== Excerpt to read ==
And God forbid we should try and resist…or holler cop…or do ANYTHING else about it, or else we’re the bad guy. Amen.
After you read this perhaps you will be SICK!
From Esquire …Ben Silverman, the recently appointed thirty-seven-year-old head of NBC Entertainment.
But man, last night…” He’s referring to the private gathering he hosted with some nightclub promoters at a mansion in the Hollywood Hills to celebrate the twenty-four Emmy nominations earned by shows he produced before taking the network gig — and, he says, to demonstrate that the cool kids now hang with NBC. The formal party featured bikini-clad girls dancing on rafts in the pool, the Hilton sisters, and a caged white tiger in the entryway. “It was sick,” says Silverman, who greeted his six hundred guests in a silver Dolce & Gabbana suit and shut the place down around 5:30 a.m. “You looked around and saw so many beautiful women. But then you looked closer and it’s like, Hey, that’s Molly Sims. See what I mean? Just a totally sick party.”
Let’s all face it, the Ben Silverman’s aren’t inviting YOU to their parties, but they are damn happy for you to work your ass off to pay for it! Unless EVERYONE not at the VERY TIPPY TOP of the food chain in this business realizes that they need to wake up and fight to get their fair share, Mr. Silverman will be able to afford renting a whole circus of white tigers to accessorize his next SICK soriee!
I agree with the commenter that says every hard working, industry person from the writer to the mail room kids should through a SICK party for BEN – everyone call in SICK for a day or two. Maybe that will make BEN and the AMPTP SICK enough to negotiate a fair deal for all of us!
Stand together everyone – some of those pennies need to go into all of our pockets too – even if you next party is at Chucky Cheese for the kids!
Semper Fi
“I support the WGA and the strike, but if they stop trying to work a resolution by having some modesty and good faith”
IATSE JR, will you please cut it out? We are not refusing to bargain, the producers are. What are we supposed to do, ask actors from SAG to come into the room with us and impersonate Nick Counter, ie the man who has said over and over they will not bargain? While I’m sure we could work out a deal with the SAG impersonator, that’s prbably not going to be legally binding. We can’t afford to continue to lose pay either, all us “rich guys” making $15,000-60,000 a year, but we have to take a stand here before they roll back out pay and benefits to 1960 levels. And if they break us, they’re coming for you next.
You’ve got to be kidding me! Why are we begging them to negotiate? It’s only been a week… Why are we even thinking of any sort of capitulating? If they want to come to the table, then they should come to the table. We shouldn’t have to go back to work to get them there. This is a negotiation, and they refuse to negotiate. While it’s terrible that the town is shutting down, it’s also the only leverage we have. That’s the POINT of a strike. You both suffer, and you see who gives-in first. If you give them more content (or better versions of the content they already have), you make them suffer less, and you prolong the strike. How does a showrunner posting their show help anyone but the showrunner and the network?

== Assigned task 1 ==
Could you copy the excerpt on the writers' strike word for word, covering the stretch from "IATSE JR, will" through "for you next."?

[Data items]
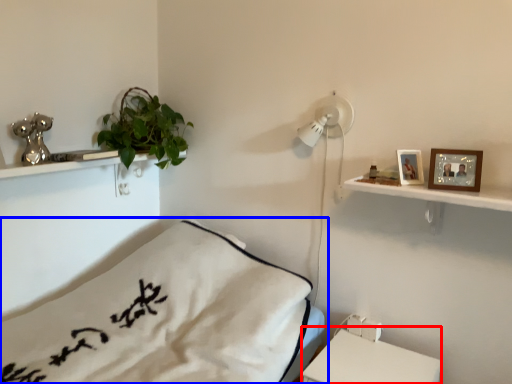
Question: Which point is further to the camera, table (highlighted by a red box) or bed (highlighted by a blue box)?

Choices:
 (A) table
 (B) bed

Answer: (A)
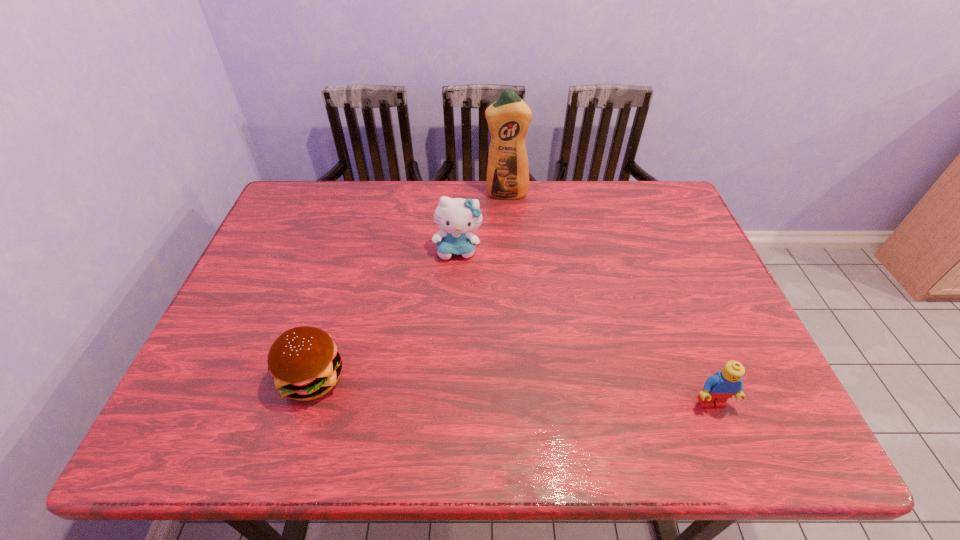
Find the location of a particular element. vacant space at the left edge of the desktop is located at coordinates (235, 329).

In the image, there is a desktop. Where is `vacant space at the right edge`? The height and width of the screenshot is (540, 960). vacant space at the right edge is located at coordinates (661, 280).

You are a GUI agent. You are given a task and a screenshot of the screen. Output one action in this format:
    pyautogui.click(x=<x>, y=<y>)
    Task: Click on the vacant space at the far left corner
    
    Given the screenshot: What is the action you would take?
    pyautogui.click(x=288, y=198)

Locate an element on the screen. This screenshot has width=960, height=540. free area in between the rightmost object and the hamburger is located at coordinates (512, 390).

Where is `free space between the Lego and the kitten`? Image resolution: width=960 pixels, height=540 pixels. free space between the Lego and the kitten is located at coordinates (585, 326).

Identify the location of free point between the leftmost object and the detergent. This screenshot has height=540, width=960. (409, 286).

Locate an element on the screen. free area in between the detergent and the rightmost object is located at coordinates coord(609,299).

The width and height of the screenshot is (960, 540). What are the coordinates of `vacant region between the tallest object and the Lego` in the screenshot? It's located at (609, 299).

This screenshot has width=960, height=540. Identify the location of free space that is in between the hamburger and the third object from right to left. (385, 314).

Image resolution: width=960 pixels, height=540 pixels. Find the location of `vacant region between the third nearest object and the leftmost object`. vacant region between the third nearest object and the leftmost object is located at coordinates (385, 314).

== Assigned task 2 ==
In the records, how do the lines from the one containing "You are a GUI" through the one containing "pyautogui.click(x=288, y=198)" read if you swap "screenshot" for "screen capture" everywhere it occurs and leave everything else unchanged? Give only those lines.

== Task solution 1 ==
IATSE JR, will you please cut it out? We are not refusing to bargain, the producers are. What are we supposed to do, ask actors from SAG to come into the room with us and impersonate Nick Counter, ie the man who has said over and over they will not bargain? While I’m sure we could work out a deal with the SAG impersonator, that’s prbably not going to be legally binding. We can’t afford to continue to lose pay either, all us “rich guys” making $15,000-60,000 a year, but we have to take a stand here before they roll back out pay and benefits to 1960 levels. And if they break us, they’re coming for you next.

== Task solution 2 ==
You are a GUI agent. You are given a task and a screen capture of the screen. Output one action in this format:
    pyautogui.click(x=<x>, y=<y>)
    Task: Click on the vacant space at the far left corner
    
    Given the screen capture: What is the action you would take?
    pyautogui.click(x=288, y=198)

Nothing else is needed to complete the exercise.